LIVERPOOL still don't get it, not completely, but they have offered a degree of apology -- and so has their player Luis Suarez. Given all that has gone before, all the churning self-interest displayed by one of the great clubs of Europe, the deadening sense that the issue was something less than fundamental to the good name of English football, we probably should be grateful for the concession.
It means that the door on at least one half of the racism controversy that erupted around Suarez and Chelsea and England captain John Terry can be closed with some measure of relief that an extremely valuable point -- and precedent -- has been achieved.
While Liverpool still harbour criticism of the Football Association following the eight-game suspension of Suarez, after an independent regulatory panel decided he had racially abused Manchester United's Patrice Evra, the mood at Anfield has clearly become more placatory.

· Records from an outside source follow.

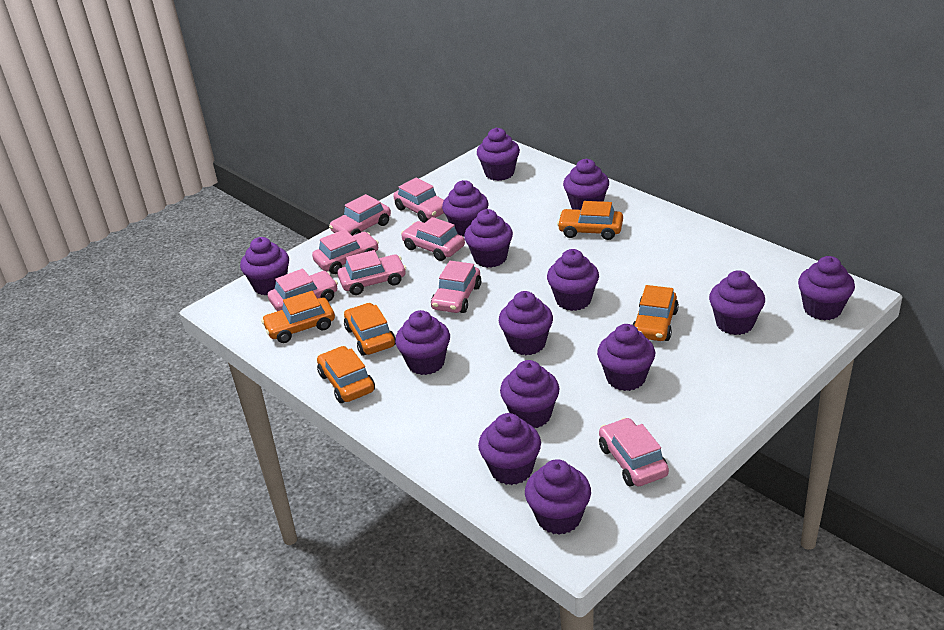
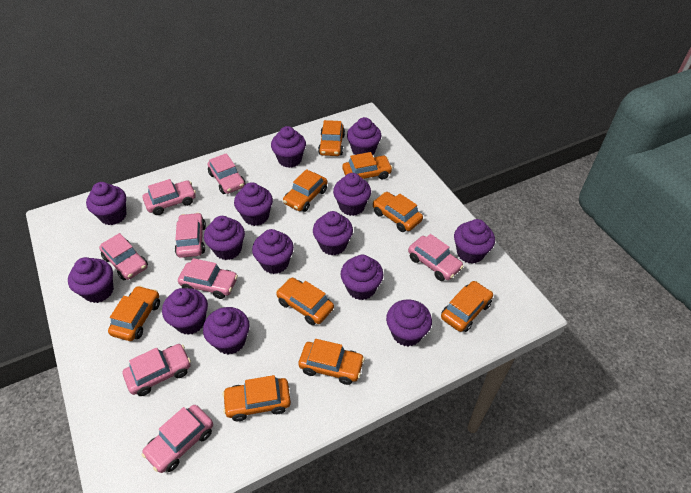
orange car: [261,291,335,343] [317,346,375,403] [344,303,396,356] [557,201,623,240] [632,285,679,341] = 5 -> [108,286,160,341] [222,375,291,421] [276,278,334,325] [283,169,327,212] [299,339,365,385] [318,120,345,156] [342,152,393,179] [372,192,423,232] [441,281,493,332] = 9

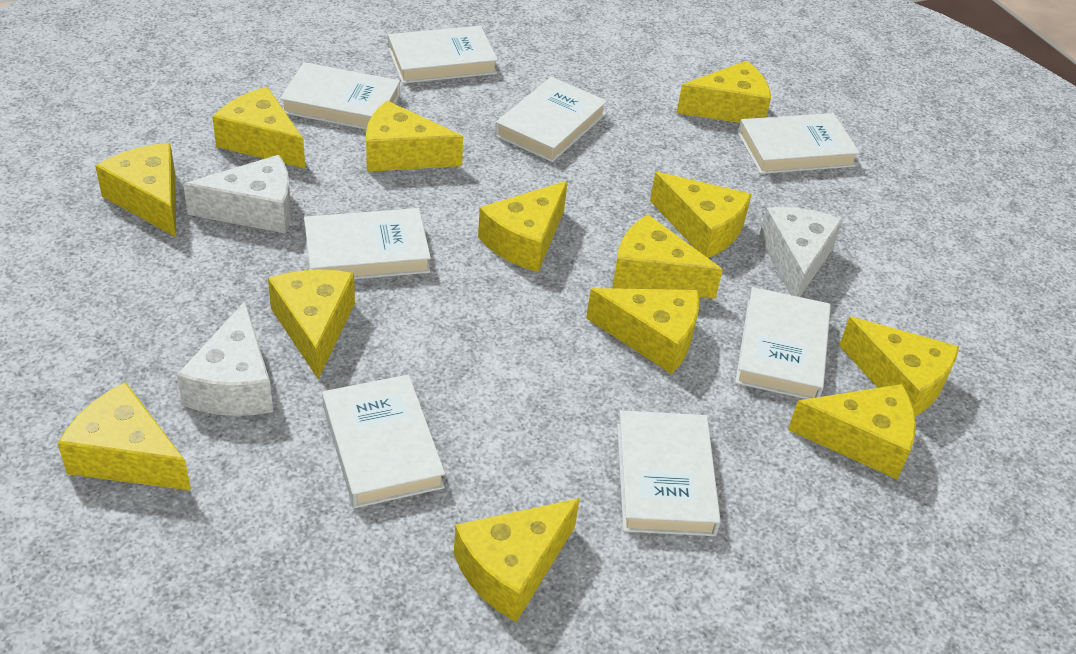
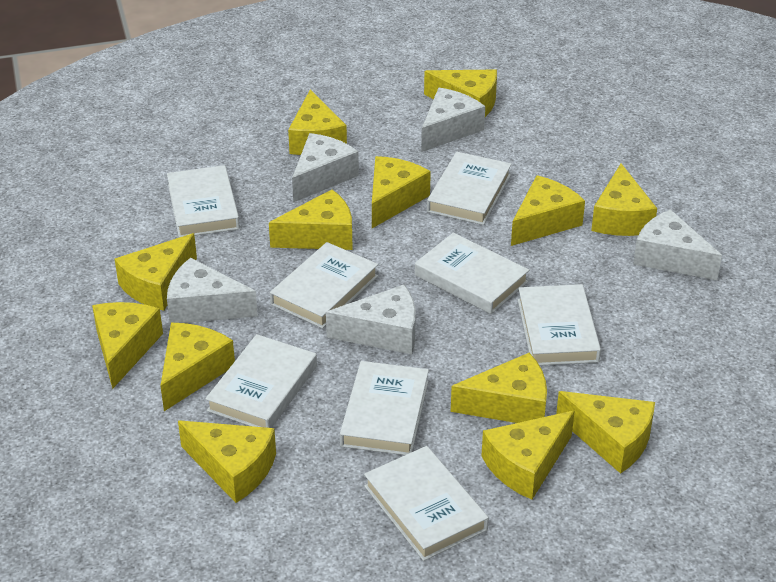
white cheese: [177,301,273,416] [183,155,291,234] [759,207,842,297] = 3 -> [167,258,258,324] [292,133,359,203] [326,285,416,354] [421,88,485,152] [633,209,722,280] = 5

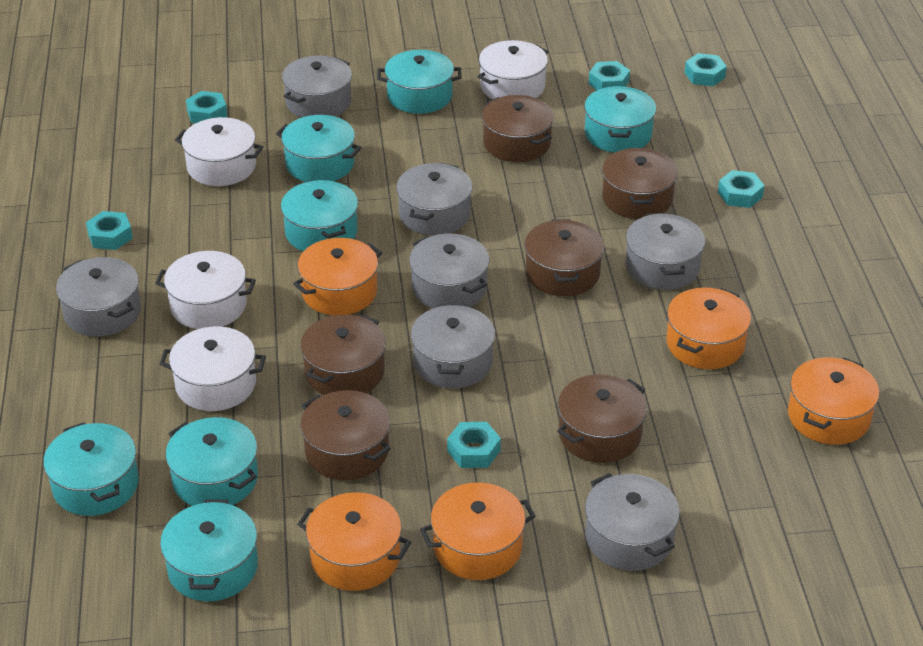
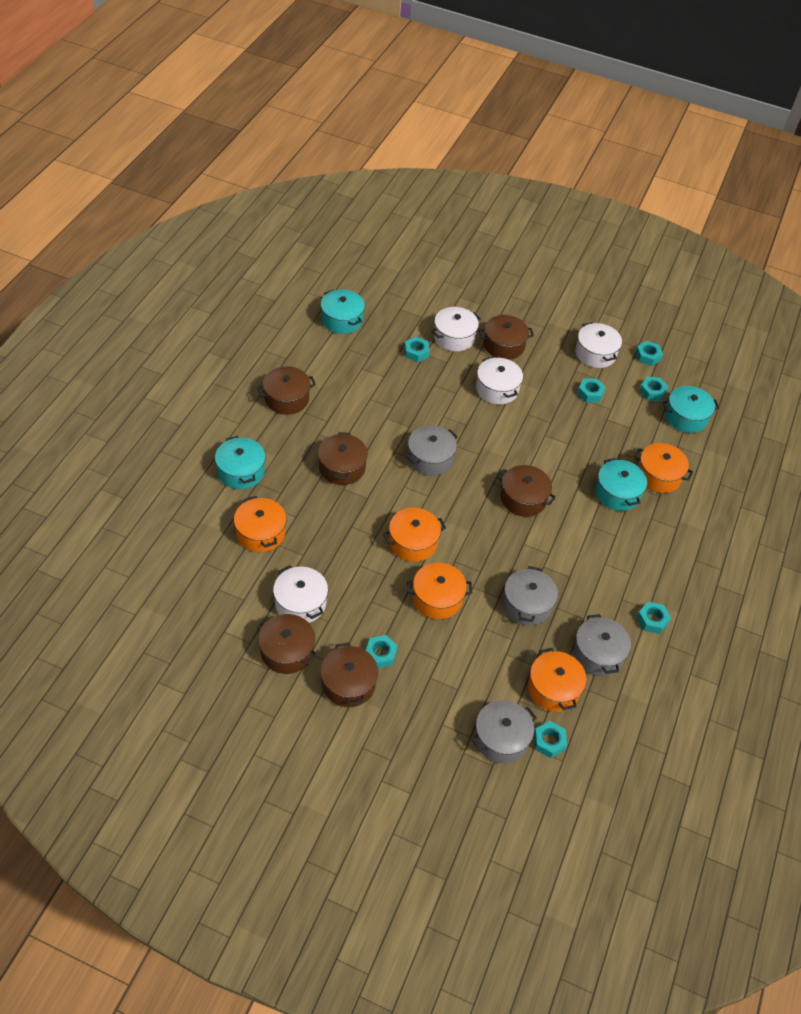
grey pot: [56,257,141,337] [282,56,352,118] [396,163,472,235] [409,234,489,308] [411,304,495,388] [585,473,680,571] [626,213,705,290] = 7 -> [406,425,458,476] [472,700,537,764] [503,566,558,626] [573,614,631,676] = 4
turquoise nut: [86,211,133,250] [186,91,227,124] [447,422,501,468] [589,61,630,90] [685,53,727,86] [718,170,765,208] = 6 -> [366,635,398,668] [405,337,430,362] [534,721,567,758] [577,379,606,402] [635,341,663,366] [637,602,671,634] [639,377,668,401] = 7
turquoise pot: [43,422,139,516] [160,499,258,601] [166,417,258,506] [276,115,361,182] [281,180,358,251] [377,50,462,114] [584,86,656,153] = 7 -> [215,436,266,489] [321,289,365,334] [595,458,647,511] [663,386,719,433] = 4

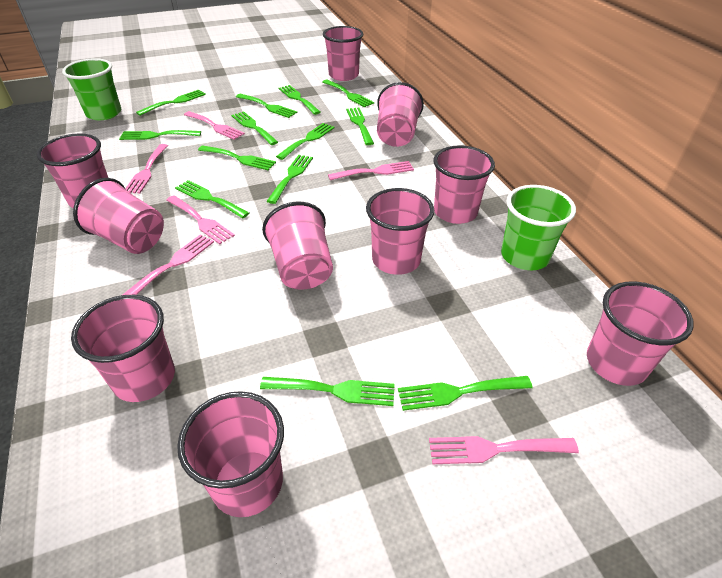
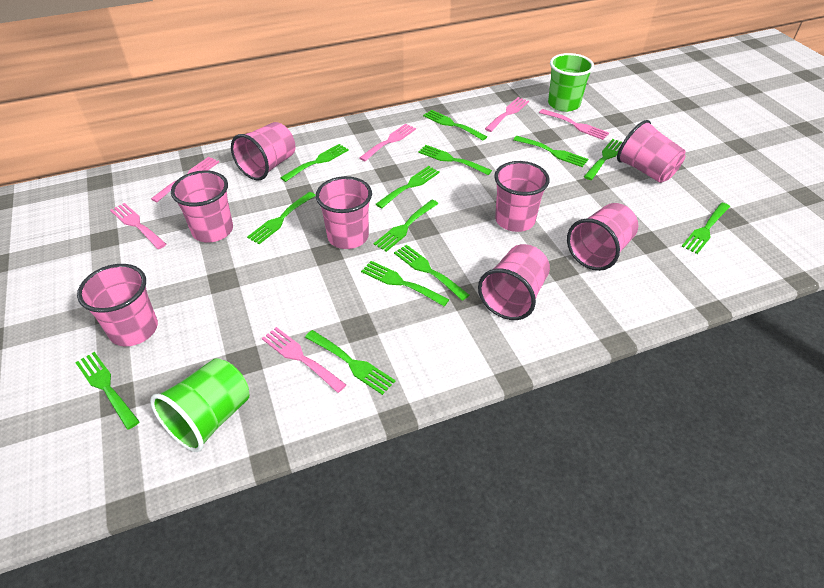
pink cup: [37,133,108,208] [71,295,175,402] [73,178,164,254] [177,391,284,517] [262,202,333,290] [323,26,363,81] [366,188,434,275] [377,82,424,147] [433,145,495,224] [587,282,694,386] = 10 -> [77,264,158,346] [171,170,233,242] [231,122,295,181] [316,176,372,249] [478,244,550,320] [494,161,550,232] [567,203,638,271] [617,120,685,183] = 8

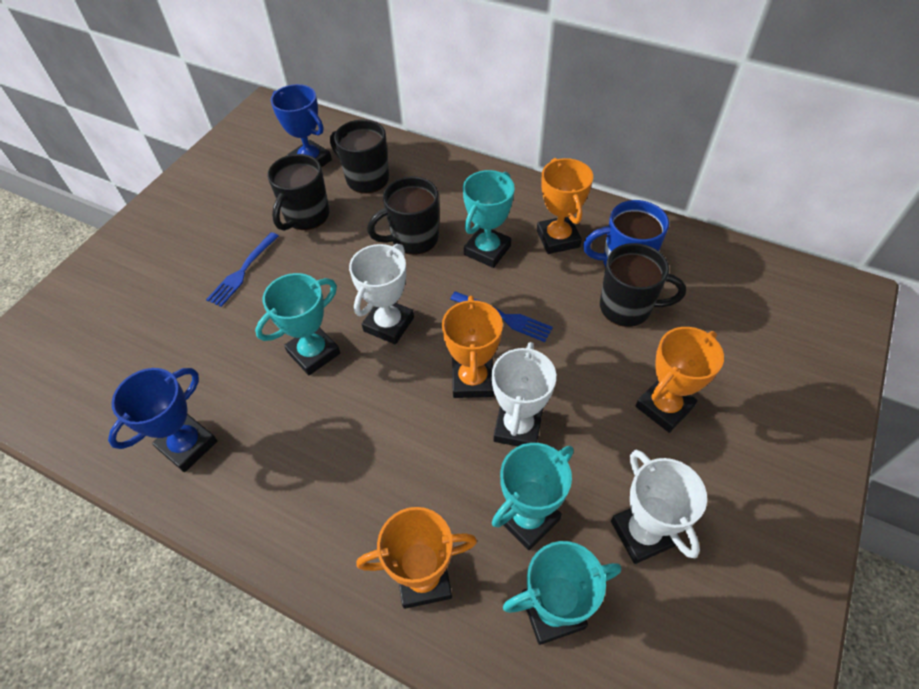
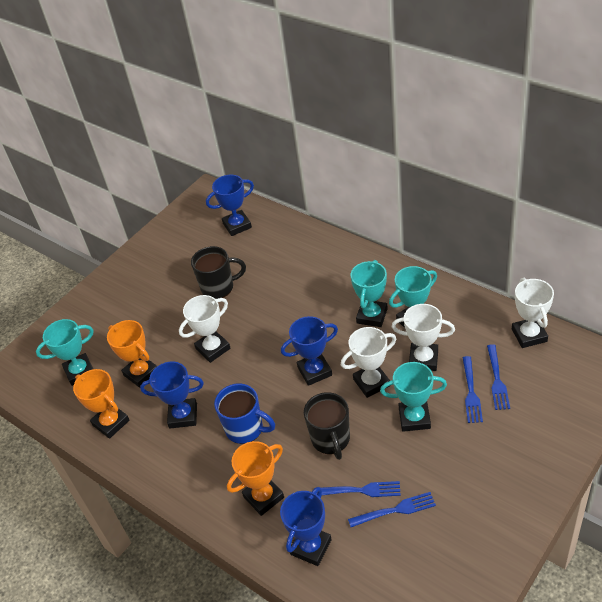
black mug: [268,154,329,231] [330,119,389,194] [367,176,439,255] [600,243,686,327] = 4 -> [191,246,246,299] [304,392,350,460] = 2
blue fork: [206,232,279,307] [450,291,553,342] = 2 -> [316,481,401,497] [348,492,436,527] [462,356,483,423] [487,344,510,410] = 4
blue trophy: [108,368,217,472] [271,84,332,167] = 2 -> [140,362,204,428] [206,175,254,236] [280,487,332,566] [281,316,338,386] = 4
orange trophy: [356,507,477,609] [442,296,503,398] [537,158,593,254] [635,327,724,433] = 4 -> [73,369,130,439] [107,320,157,388] [227,441,284,516] = 3
white trophy: [349,244,414,345] [492,342,556,446] [611,450,707,564] = 3 -> [179,295,231,363] [341,327,396,398] [392,304,455,371] [512,278,554,348] = 4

Though neither Suarez nor the club can apparently bring themselves to a direct apology to Evra, there is regret that "anyone" was offended and the club now acknowledge that their response to the crisis was rather less than perfect.
For football's Kick It Out anti-racism campaign, there are certainly grounds to believe the whole fraught business has brought one huge bonus. It lies in the sense that any complacency that the problem here has long been resolved has been swept away in the weeks of angry debate.
If this is indeed true, Kick It Out may well conclude that a turning point came when Liverpool's players and their manager appeared in training tops emblazoned with the name of Suarez.
Kenny Dalglish has been intransigent in his belief that this was nothing more than a statement of support for a valued team-mate and friend, but calmer judgment has, we have to believe, taken into account the widespread revulsion that followed.
Among neutrals, there is a powerful feeling that, on this occasion at least, the ruling authority turned its back on the easier options.
Its reward, it seems certain, will be new levels of vigilance by both match and club officials. Both Liverpool and Suarez have paid a damaging price for the player's belief that he could say what he wanted without any challenge to his interpretation of what consisted of inoffensive familiarity and what at least one recipient considered outright racial taunting.
This was a difficult case, demanding the most rigorous effort to get to the truth. Suarez's apology for the language he used, however partial it is, thus amounts to some considerable reward.
If the implications of remorse are not huge, there is recognition of the need in the future for a more decent use of language. So can we say this resolve has really been worth all the trouble and the strife? Yes, because it is more than a satisfactory result. It was always the whole point of the exercise.